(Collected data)

+ + + + +

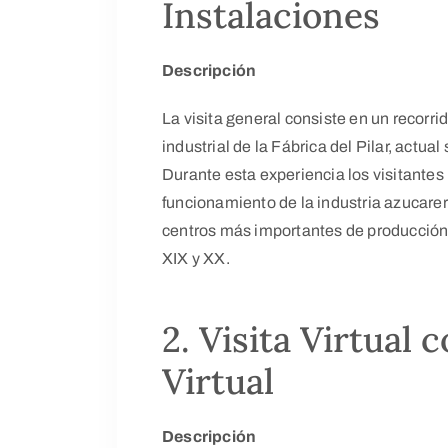
Instalaciones
Descripción
La visita general consiste en un recorri
industrial de la Fábrica del Pilar, actua
Durante esta experiencia los visitante
funcionamiento de la industria azucarera
centros más importantes de producción
XIX y XX.
2. Visita Virtual 
Virtual
Descripción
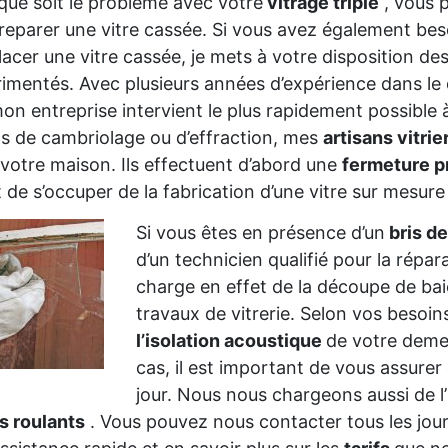
que soit le problème avec votre
vitrage triple
, vous 
reparer une vitre cassée. Si vous avez également beso
acer une vitre cassée, je mets à votre disposition de
imentés. Avec plusieurs années d’expérience dans le
mon entreprise intervient le plus rapidement possible
s de cambriolage ou d’effraction, mes
artisans vitrie
votre maison. Ils effectuent d’abord une
fermeture p
 de s’occuper de la fabrication d’une vitre sur mesure
Si vous êtes en présence d’un
bris de
d’un technicien qualifié pour la répar
charge en effet de la découpe de baie
travaux de vitrerie. Selon vos besoi
l’isolation acoustique
de votre deme
cas, il est important de vous assurer
jour. Nous nous chargeons aussi de l’
s roulants
. Vous pouvez nous contacter tous les jou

+ + + + +

**WHAT TO WORK ON**
What is wanted is the line containing "que soit le problème avec votre" and every line after it through the last line of the entries, printed exactly.

**SOLVED EXERCISE**
que soit le problème avec votre
vitrage triple
, vous 
reparer une vitre cassée. Si vous avez également beso
acer une vitre cassée, je mets à votre disposition de
imentés. Avec plusieurs années d’expérience dans le
mon entreprise intervient le plus rapidement possible
s de cambriolage ou d’effraction, mes
artisans vitrie
votre maison. Ils effectuent d’abord une
fermeture p
 de s’occuper de la fabrication d’une vitre sur mesure
Si vous êtes en présence d’un
bris de
d’un technicien qualifié pour la répar
charge en effet de la découpe de baie
travaux de vitrerie. Selon vos besoi
l’isolation acoustique
de votre deme
cas, il est important de vous assurer
jour. Nous nous chargeons aussi de l’
s roulants
. Vous pouvez nous contacter tous les jou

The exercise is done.